A deep customer focus is key (more on that below), but your restaurant CRM technology can also be your servers’ best friend when it comes to suggestive selling. Integrating it with your POS system allows you to aggregate guest preferences, and offer a data-driven experience.
Essentially, it gives your servers a script. If they look at your CRM data to see what items are performing well, they might discover that your pinot grigio is commonly ordered alongside your pasta primavera. Now, they know what to recommend, and have reason to recommend it.
According to the American Express 2017 Customer Service Barometer, more than half of Americans have scrapped a planned purchase or transaction because of bad service.
Stats like that go to show that you have to tread carefully when it comes to suggestive selling. Stay aware of your customer’s reaction to the experience. If they seem turned off, you’re probably coming across as a used car salesman, rather than an attentive server. Better to back off (and reconsider your approach for next time) than risk the entire sale.
This is where soft skills and hospitality skills — like warmth, self-awareness, and effective communication — come into play. Because at the end of the day, suggestive selling is secondary to making sure that a guest is enjoying their time at your restaurant. That’s why your servers need to go about selling as tactfully as possible. Gestures and behaviors like an upbeat attitude, smiling, good eye contact, and enthusiasm go a long way in showing the customer they care.

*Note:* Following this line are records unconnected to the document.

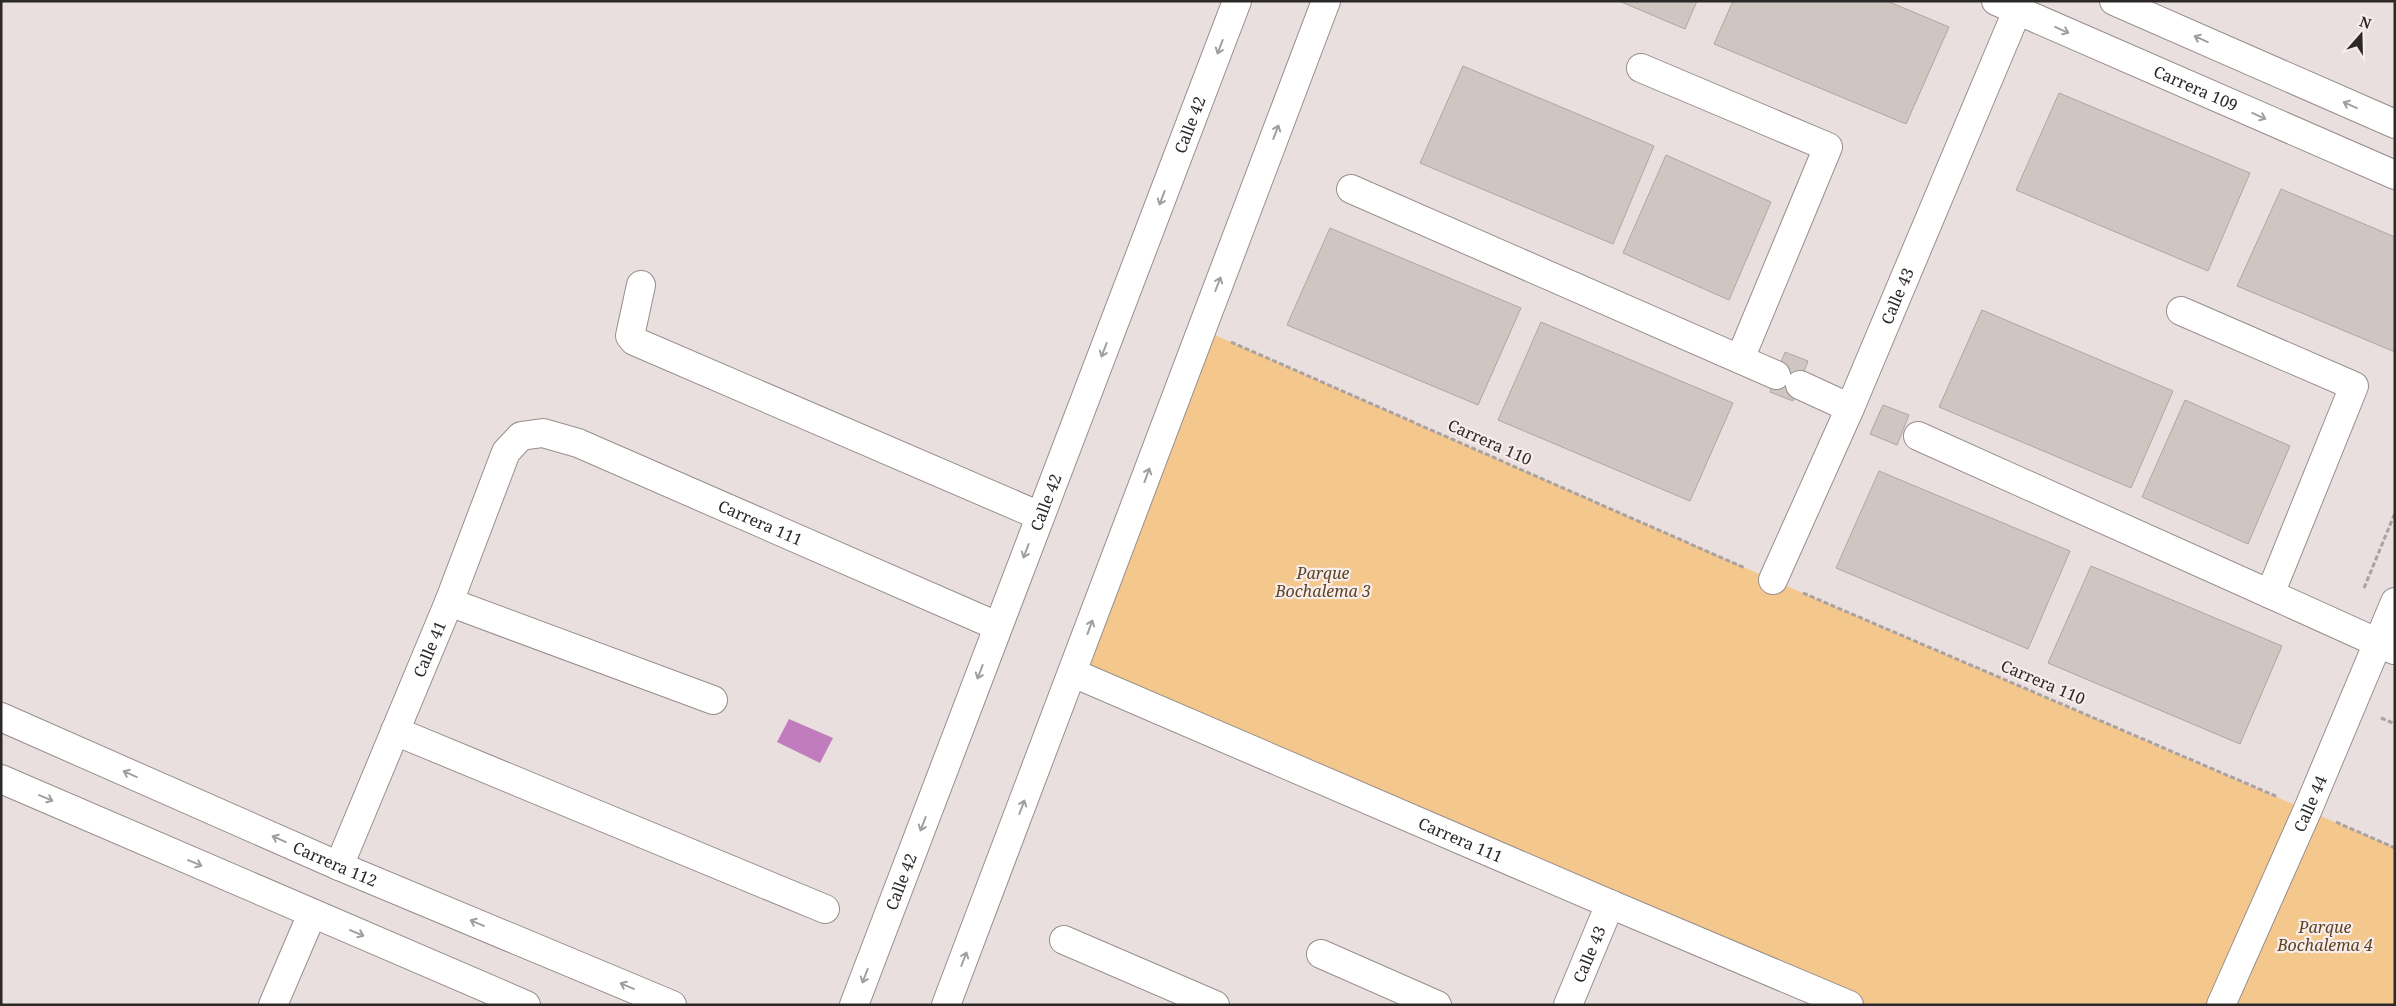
<svg xmlns="http://www.w3.org/2000/svg" width="2396" height="1006" font-family="'Noto Serif',serif">
<style>
.green{fill:#f4c78c}
.water{fill:#c17cbe}
.building{fill:#cfc6c2;stroke:#afa6a2}
.lines{fill:none;stroke-linecap:round;stroke-linejoin:round}
.minor-casing{stroke:#988e8d;stroke-width:30}
.major-casing{stroke:#988e8d;stroke-width:30}
.path{stroke:#aaa1a1;stroke-width:3;stroke-dasharray:5 2.5;stroke-linecap:butt}
.minor{stroke:#fff;stroke-width:28}
.major{stroke:#fff;stroke-width:28}
.oneway{stroke:#a09e9e}
.labels{text-anchor:middle;stroke-width:4.5;stroke-linejoin:round;paint-order:stroke}
.street-label{font-size:16px;fill:#2c2827;stroke:#f8edec}
.park-label{font-size:16px;font-style:italic;fill:#5e4522;stroke:#f8edec}
</style>
<rect width="100%" height="100%" fill="#eadfdf"/>
<!-- green -->
<path class="green" d="M1201,329l597,262 597,257v157h-546l-776,-332z"/>
<!-- water -->
<path class="water" d="M789,719l44,19 -13,25 -43,-21z"/>
<!-- building -->
<g class="building">
<path d="M1619,1h78l-12,28z"/>
<path d="M1733,1h154l62,26 -43,97 -192,-80z"/>
<path d="M1463,66l191,80 -41,98 -193,-81z"/>
<path d="M2059,93l191,80 -42,98 -192,-81z"/>
<path d="M1666,155l105,47 -42,98 -106,-47z"/>
<path d="M2281,189l114,48v115l-158,-66z"/>
<path d="M1330,228l191,80 -43,97 -191,-80z"/>
<path d="M1982,310l191,81 -42,97 -192,-81z"/>
<path d="M1541,322l192,81 -43,98 -192,-81z"/>
<path d="M1785,352l23,9 -15,40 -23,-9z"/>
<path d="M2185,400l105,46 -42,98 -106,-47z"/>
<path d="M1883,405l26,10 -12,30 -27,-11z"/>
<path d="M1879,471l191,80 -42,98 -192,-81z"/>
<path d="M2091,566l191,80 -42,98 -192,-81z"/>
</g>
<g class="lines">
<defs>
<g id="minor">
<path d="M1641,68l187,79 -88,212"/>
<path d="M1351,189l425,186"/>
<path d="M641,285l-11,51 4,5 406,175"/>
<path d="M1800,385l50,23"/>
<path d="M1918,436l352,158 84,-208 -173,-75"/>
<path id="s1" d="M1773,580l77,-172 167,-397"/>
<path d="M2270,594l124,56"/>
<path d="M449,602l264,98"/>
<path id="s2" d="M1073,673l537,231 239,101"/>
<path id="s3" d="M1,717l338,149 333,139"/>
<path d="M395,731l430,178"/>
<path d="M1,779l525,226"/>
<path id="s4" d="M339,866l110,-264 57,-150 15,-16 22,-3 35,10 419,183"/>
<path d="M1064,940l151,65"/>
<path d="M1321,954l116,51"/>
<path d="M273,1005l39,-91"/>
<path id="s5" d="M854,1005l383,-1004"/>
<path d="M946,1005l380,-1004"/>
<path id="s6" d="M1568,1005l42,-101"/>
<path id="s7" d="M2221,1005l87,-196 87,-207"/>
</g>
<g id="major">
<path id="s8" d="M1996,1l399,174"/>
<path d="M2114,1l281,123"/>
</g>
</defs>
<!-- minor casing -->
<use href="#minor" class="minor-casing"/>
<!-- major casing -->
<use href="#major" class="major-casing"/>
<!-- path -->
<g class="path">
<path d="M1231,342l514,226"/>
<path d="M2364,588l31,-75"/>
<path d="M1803,593l475,204"/>
<path d="M2381,718l14,6"/>
<path d="M2336,822l59,26"/>
</g>
<!-- minor -->
<use href="#minor" class="minor"/>
<!-- major -->
<use href="#major" class="major"/>
</g>
<!-- one-way arrows -->
<defs><path id="oneway-shaft" d="M-6 0H5M1.5-3L5.5 0L1.5 3" fill="none" stroke-width="1.6" stroke-linecap="round" stroke-linejoin="round" transform="scale(1.25)"/></defs>
<g class="oneway">
<use href="#oneway-shaft" transform="translate(2062 30) rotate(24)"/>
<use href="#oneway-shaft" transform="translate(2201 39) rotate(-156)"/>
<use href="#oneway-shaft" transform="translate(1220 47) rotate(111)"/>
<use href="#oneway-shaft" transform="translate(2350 105) rotate(-156)"/>
<use href="#oneway-shaft" transform="translate(2259 116) rotate(24)"/>
<use href="#oneway-shaft" transform="translate(1276 132) rotate(-69)"/>
<use href="#oneway-shaft" transform="translate(1162 198) rotate(111)"/>
<use href="#oneway-shaft" transform="translate(1218 284) rotate(-69)"/>
<use href="#oneway-shaft" transform="translate(1104 350) rotate(111)"/>
<use href="#oneway-shaft" transform="translate(1147 475) rotate(-70)"/>
<use href="#oneway-shaft" transform="translate(1026 551) rotate(111)"/>
<use href="#oneway-shaft" transform="translate(1090 627) rotate(-70)"/>
<use href="#oneway-shaft" transform="translate(980 672) rotate(111)"/>
<use href="#oneway-shaft" transform="translate(130 774) rotate(-156)"/>
<use href="#oneway-shaft" transform="translate(46 798) rotate(23)"/>
<use href="#oneway-shaft" transform="translate(1022 807) rotate(-69)"/>
<use href="#oneway-shaft" transform="translate(923 824) rotate(111)"/>
<use href="#oneway-shaft" transform="translate(279 839) rotate(-156)"/>
<use href="#oneway-shaft" transform="translate(195 863) rotate(23)"/>
<use href="#oneway-shaft" transform="translate(477 923) rotate(-157)"/>
<use href="#oneway-shaft" transform="translate(357 933) rotate(23)"/>
<use href="#oneway-shaft" transform="translate(964 959) rotate(-69)"/>
<use href="#oneway-shaft" transform="translate(865 976) rotate(111)"/>
<use href="#oneway-shaft" transform="translate(627 986) rotate(-157)"/>
</g>
<g class="labels">
<!-- street labels -->
<g class="street-label">
<text dy="6" stroke="none"><textPath href="#s8" startOffset="218">Carrera 109</textPath></text>
<text dy="6" stroke="none"><textPath href="#s5" startOffset="942">Calle 42</textPath></text>
<text dy="6" stroke="none"><textPath href="#s1" startOffset="310">Calle 43</textPath></text>
<text transform="translate(1490 442) rotate(24)" y="6">Carrera 110</text>
<text dy="6" stroke="none"><textPath href="#s5" startOffset="538">Calle 42</textPath></text>
<text dy="6" stroke="none"><textPath href="#s4" startOffset="726">Carrera 111</textPath></text>
<text dy="6" stroke="none"><textPath href="#s4" startOffset="235">Calle 41</textPath></text>
<text transform="translate(2043 682) rotate(23)" y="6">Carrera 110</text>
<text dy="6" stroke="none"><textPath href="#s7" startOffset="220">Calle 44</textPath></text>
<text dy="6" stroke="none"><textPath href="#s2" startOffset="422">Carrera 111</textPath></text>
<text dy="6" stroke="none"><textPath href="#s3" startOffset="365">Carrera 112</textPath></text>
<text dy="6" stroke="none"><textPath href="#s5" startOffset="132">Calle 42</textPath></text>
<text dy="6" stroke="none"><textPath href="#s6" startOffset="55">Calle 43</textPath></text>
</g>
<!-- park labels -->
<g class="park-label">
<text x="1323" y="579">Parque<tspan x="1323" dy="18">Bochalema 3</tspan></text>
<text x="2325" y="933">Parque<tspan x="2325" dy="18">Bochalema 4</tspan></text>
</g>
</g>
<!-- border -->
<rect width="2396" height="1006" fill="none" stroke="#2c2827" stroke-width="5"/>
<!-- north arrow -->
<g transform="translate(2361 35) rotate(20)" stroke="#f8edec" stroke-width="4" paint-order="stroke">
<path d="M0-4L9 19L0 12L-9 19Z" fill="#2c2827"/>
<text y="-8" font-size="14" font-weight="bold" text-anchor="middle" fill="#2c2827">N</text>
</g>
</svg>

And when customers feel like your servers care and are working to provide them with the best experience possible, it makes suggestive selling that much easier.
Ryan shared some insight into how SuViche trains their team to upsell: “We teach our servers to pair items, read their guests, and truly understand the needs of each table to properly provide the dining enhancement. Sometimes, a simple smile is enhancement enough. Other times, guests want to purchase a bottle of blue label. Each guest is unique, each experience is unique, and we train and expect that our team understands these nuances and caters their approach to each guest.”
Running with that, here’s a quick example: Instead of your servers reciting menu specials in a very rehearsed way, have them ask the customer what they like. Do they like seafood? You have an amazing seared salmon on the menu tonight. Are they vegetarian? You have a whole section of the menu dedicated to vegetarian options. Asking thoughtful questions will actually teach them about the guest, and allow them to respond with relevant recommendations. And when customers feel like their personal preferences are actually being taken into account, they’re much more likely to go with your servers’ suggestions.
Take Advantage of Technology
Your restaurant technology and POS system can be an asset or a liability here. A modern technology stack including handheld POS devices with upselling built into the technology will allow your servers to spend more time with guests, and more opportunity to suggest add-ons, drinks, and sides.
But if your technology systems are slow or causing your servers to run back and forth across the restaurant (and lose valuable one-on-one time), you might end up with impatient and hangry (read: hungry and angry) guests. And an unhappy guest doesn’t want to hear about exciting new menu items, drink specials, or add-ons.
If your technology is able to keep up with your servers — and your servers are trained how to effectively use it — their suggestive selling skills will soar.